Privacy preserving behaviour learning for the IoT ecosystem
Time: Fri 2021-12-17 14.00
Location: Ka-Sal C (Sven-Olof Öhrvik), Kistagången 16, Kista
Video link: https://kth-se.zoom.us/meeting/register/u5Ysd-qurj4sGdEM-l9Si4c93uwsoh2iKBG8
Subject area: Information and Communication Technology
Doctoral student: Sana Imtiaz , Programvaruteknik och datorsystem, SCS
Opponent: Professor Omer Rana, Cardiff University, United Kingdom
Supervisor: Professor Vladimir Vlassov, Programvaruteknik och datorsystem, SCS; Ramin Sadre, Université catholique de Louvain, Belgium; Sarunas Girdzijauskas, Programvaruteknik och datorsystem, SCS
This work was supported by the Erasmus Mundus Joint Doctorate in Distributed Computing (EMJD-DC) funded by the Education, Audiovisual and Culture Executive Agency (EACEA) of the European Commission under the FPA 2012-0030, and FoFu at KTH.

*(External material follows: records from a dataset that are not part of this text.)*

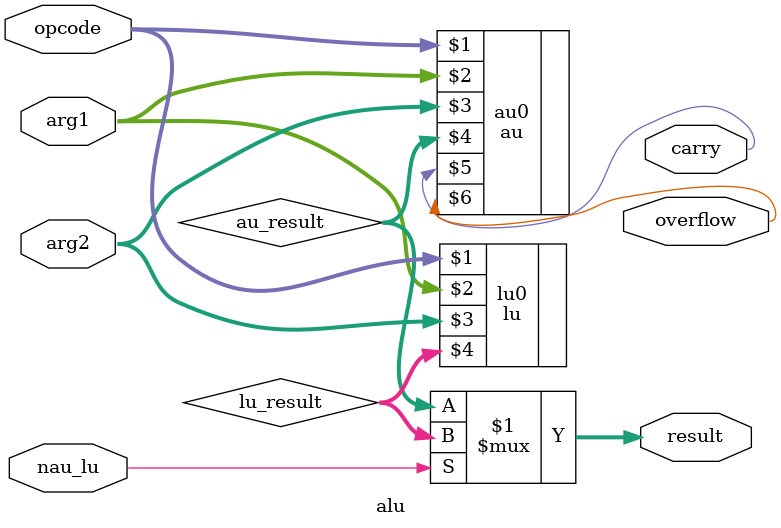
<source format=v>
`include "au.v"
`include "lu.v"

module alu(
    input wire nau_lu,
    input wire [2:0] opcode,
    input wire [15:0] arg1,
    input wire [15:0] arg2,
    output wire [15:0] result,
    output wire carry,
    output wire overflow);

wire [15:0] au_result;
wire [15:0] lu_result;

au au0 (opcode, arg1, arg2, au_result, carry, overflow);
lu lu0 (opcode, arg1, arg2, lu_result);

assign result = nau_lu ? lu_result : au_result;

endmodule // alu

</source>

IoT has enabled the creation of a multitude of personal applications and services for a better understanding and improvement of urban environments and our personal lives. These services are driven by the continuous collection and analysis of sensitive and private user data to provide personalised experiences. Among the different application areas of IoT, smart health care, in particular, necessitates the usage of privacy preservation techniques in order to guarantee protection from user privacy-breaching threats such as identification, profiling, localization and tracking, and information linkage. Traditional privacy preservation techniques such as pseudonymization are no longer sufficient to cater to the requirements of privacy preservation in the fast-growing smart health care domain due to the challenges offered by big data volume, velocity, and variety. On the other hand, there is a number of modern privacy preservation techniques with respective overheads that may have a negative impact on application performance such as reduced accuracy, reduced data utility, and increased device resource usage. There is a need to select appropriate privacy preservation techniques (and solutions) according to the nature of data, system performance requirements, and resource constraints, in order to find proper trade-offs between providing privacy preservation, data utility, and acceptable system performance in terms of accuracy, runtime, and resource consumption.
In this work, we investigate different privacy preservation solutions and measure the impact of introducing our selected privacy preservation solutions on the performance of different components of the IoT ecosystem in terms of data utility and system performance. We implement, illustrate, and evaluate the results of our proposed approaches using real-world and synthetic privacy-preserving smart health care datasets. First, we provide a detailed taxonomy and analysis of the privacy preservation techniques and solutions which may serve as a guideline for selecting appropriate techniques according to the nature of data and system requirements. Next, in order to facilitate privacy preserving data sharing, we present and implement a method for creating realistic synthetic and privacy-preserving smart health care datasets using Generative Adversarial Networks and Differential Privacy. Later, we also present and develop a solution for privacy preserving data analytics, a differential privacy library PyDPLib, with health care data as a use case.
In order to find proper trade-offs between providing necessary privacy preservation, device resource consumption, and application accuracy, we present and implement a novel approach with corresponding algorithms and an end-to-end system pipeline for reconfigurable data privacy in machine learning on resource-limited computing devices. Our evaluation results show that, while providing the required level of privacy, our proposed approach allows us to achieve up to 26.21% memory, 16.67% CPU instructions, and 30.5% of network bandwidth savings as compared to making all the data private. Moreover, we also present and implement an end-to-end solution for privacy-preserving time-series forecasting of user health data streams using Federated Learning and Differential Privacy. Our proposed solution finds a proper trade-off between providing necessary privacy preservation, application accuracy, and runtime, and at best introduces a decrease of ~2% in the prediction accuracy of the trained models.